Она поглядывала на Ксению, ища в ее лице доказательства… «Чего? – сердито спросила себя Маша. – Что Пахомова опасна для собственной внучки?» Рядом с ней шла, подпрыгивала, веселилась, напевала, кидалась шишками и жевала травинки веселая жизнерадостная девочка. Да, не совсем обычная. Но ведь и жизнь ее в Таволге не назовешь обыкновенной.
– У тебя прекрасная осанка, – заметила Маша, любуясь прямой тоненькой спиной.
– А это мы с Валентином Борисовичем занимаемся зарядкой! – охотно откликнулась Ксения. – То есть теперь я уже сама, а сначала он меня заставлял. Я вот так делаю, и еще наклоняюсь, и вот так стою… – Она помахала руками и изобразила «ласточку» на одной ноге. – А еще возле стены! Нужно встать ровно и втянуться в себя спереди и сзади.
– Какие вы изумительные молодцы с Валентином Борисовичем, – искренне сказала Маша. – Я пыталась делать упражнения у стены, но не смогла. Терпения не хватило.
– Мне тоже не хватало! Валентин Борисович научил меня петь про себя песню, чтобы было не так скучно стоять.
– Какую? – заинтересовалась Маша.
Девочка подпрыгнула и достала до нависающей над дорогой сосновой ветки.
– Я разные люблю! А Валентин Борисович поет: «Когда весна придет, не знаю! Пройдут дожди, сойдут снега…» Ой! Смотрите, стрекоза какая искристая!
Под соснами зеленел папоротник. Маша хотела сорвать один, чтобы отмахиваться от редких мух, но крепкий на первый взгляд стволик не сломался под ее сильными пальцами, а превратился в мочалку.
– С орляком так не выйдет, теть Маша. Дайте мне.
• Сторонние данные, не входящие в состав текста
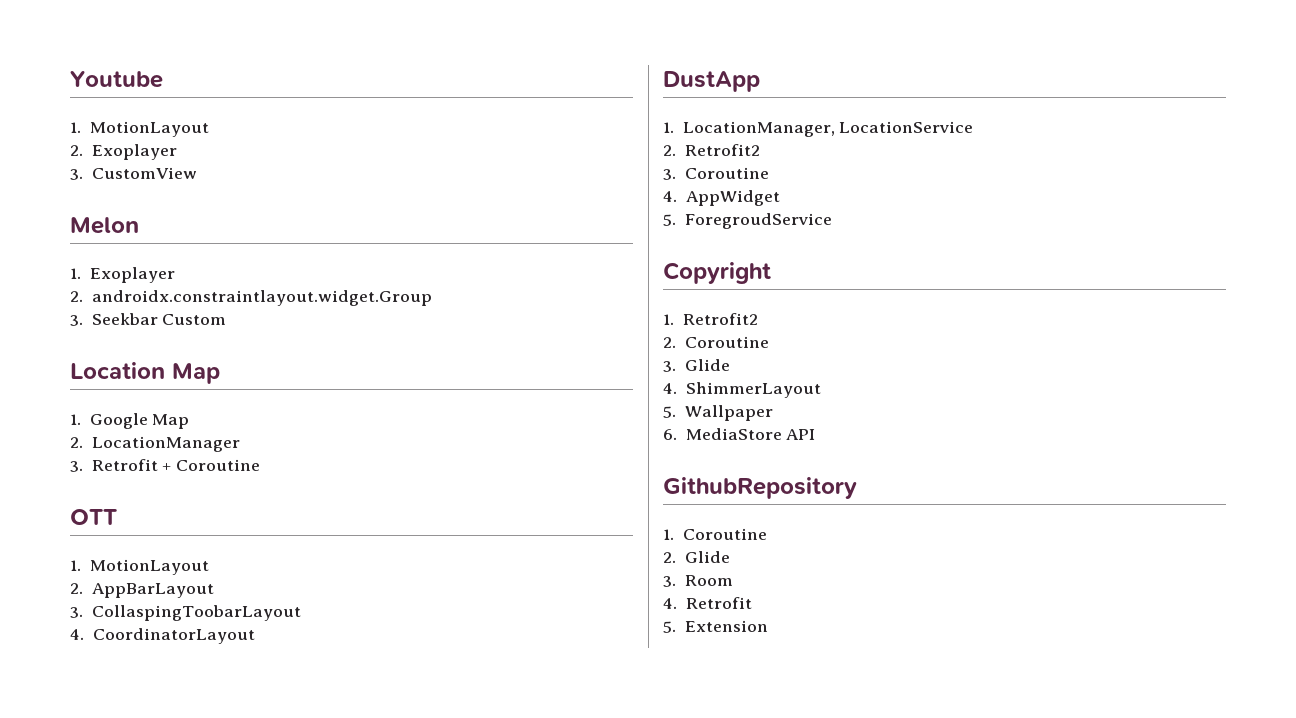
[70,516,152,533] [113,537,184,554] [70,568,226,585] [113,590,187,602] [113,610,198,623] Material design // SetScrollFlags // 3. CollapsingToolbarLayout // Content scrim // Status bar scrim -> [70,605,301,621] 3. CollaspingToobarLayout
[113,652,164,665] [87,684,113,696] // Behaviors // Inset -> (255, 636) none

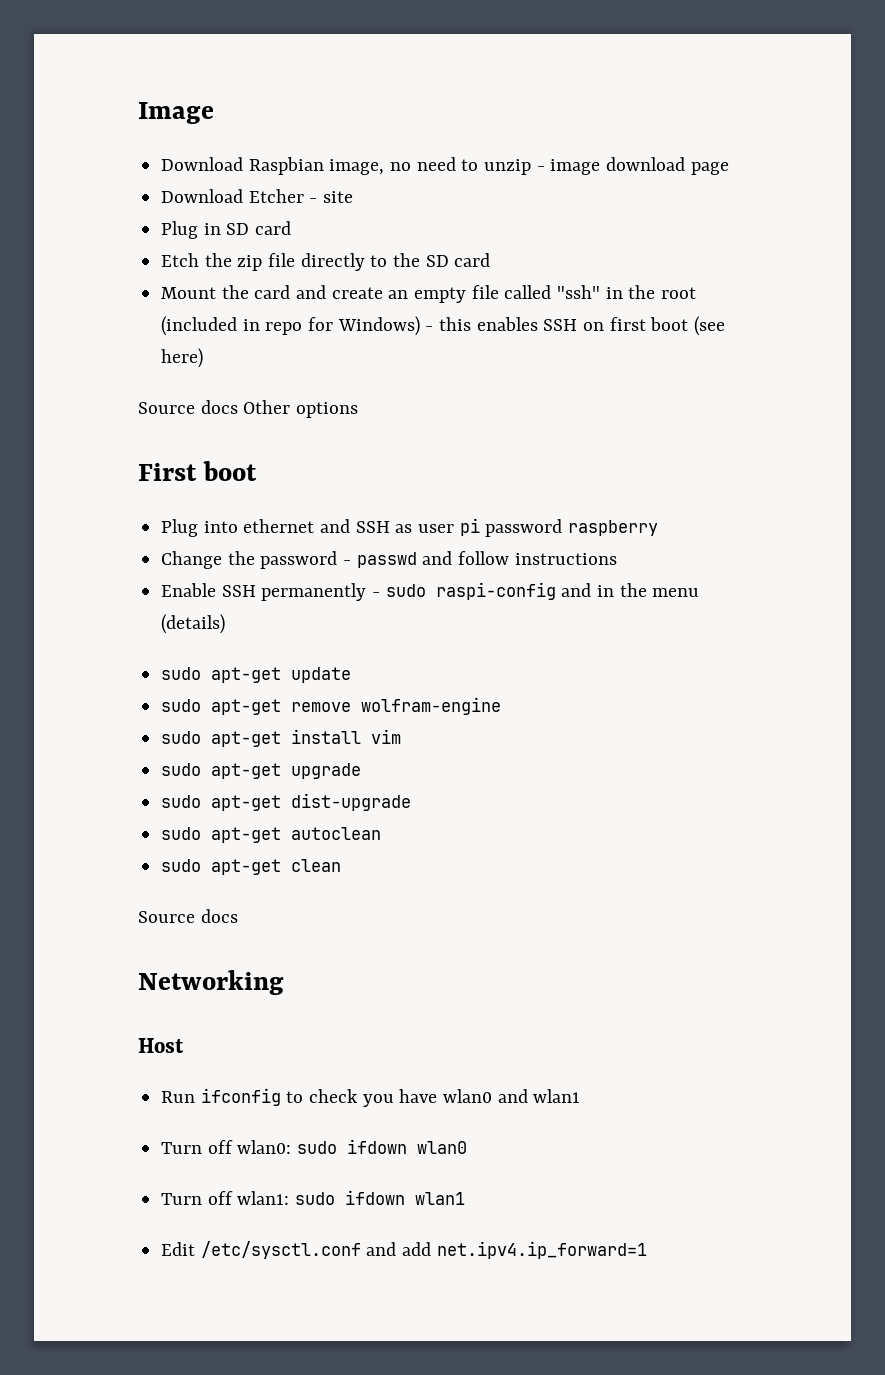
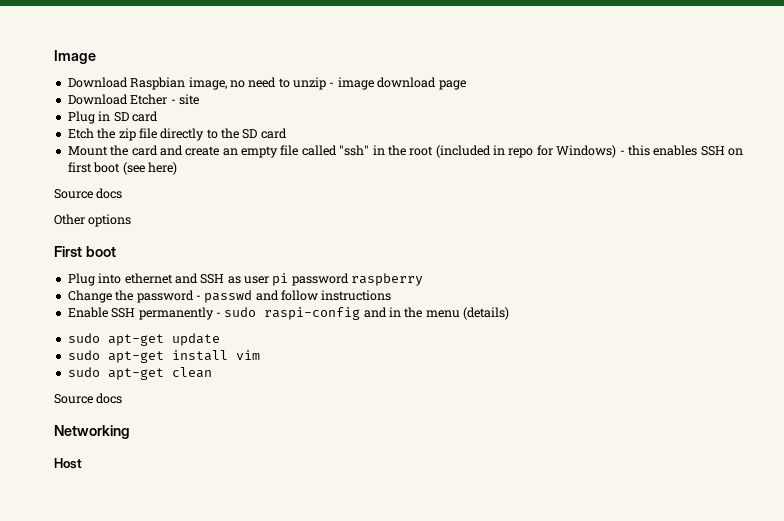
(238, 407) none -> (123, 193) //
[161,697,502,715] // sudo apt-get remove wolfram-engine -> (220, 339) none
[161,763,362,779] [161,793,412,811] [161,827,382,843] // sudo apt-get upgrade // sudo apt-get dist-upgrade // sudo apt-get autoclean -> (260, 355) none
[161,1088,581,1107] [161,1139,468,1154] [161,1190,466,1205] [161,1241,647,1259] // Run ifconfig to check you have wlan0 and wlan1 // Turn off wlan0: sudo ifdown wlan0 // Turn off wlan1: sudo ifdown wlan1 // Edit /etc/sysctl.conf and add net.ipv4.ip_forward=1 -> (82, 463) none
Девочка вытащила из кармана складной нож, щелкнула кнопкой. Выскочило лезвие устрашающих размеров. С ножом она обращалась умело и ловко.
– Вот, держите!
Некоторое время они шли молча, обмахиваясь папоротниками.
– Ксения, ты знала Марину Якимову? – спросила Маша.
Девочка закивала.
– Ага! Она красивая была! На вас похожа. То есть вы на нее.
– По-моему, у нас похож только цвет волос. – Маше отчего-то была неприятна мысль об их сходстве.
– Ну, может, – покладисто согласилась девочка. – Мы с бабушкой ходили ее искать, когда она пропала.
Маша замедлила шаг.
– Даже ты принимала участие в поисках?
– Ну да! А как иначе-то? – Ксения удивленно посмотрела на Машу. – Если вы пропадете, мы вас тоже пойдем искать все вместе!
– Даже не надейся, – пробормотала Маша. – Слушай, а ты сама любишь гулять в лесу?
– Не-а, не люблю, – легко ответила Ксения. – Только по дороге и когда паутина в лицо не лезет. Мне плавать нравится, только меня бабушка на озеро одну не отпускает. И Марина не любила. Вообще-то я должна говорить «Марина Алексеевна», – поправилась она. – Вы бабушке не скажете?
– Не скажу. Подожди, как же не любила, когда она была прекрасным грибником?
Девочка покосилась на нее и промычала что-то неразборчивое.
– Что-что?
– Ей здесь вообще ничего не нравилось, – повторила Ксения. – Ни лес, ни Таволга, ни грибы ваши… И дети тоже!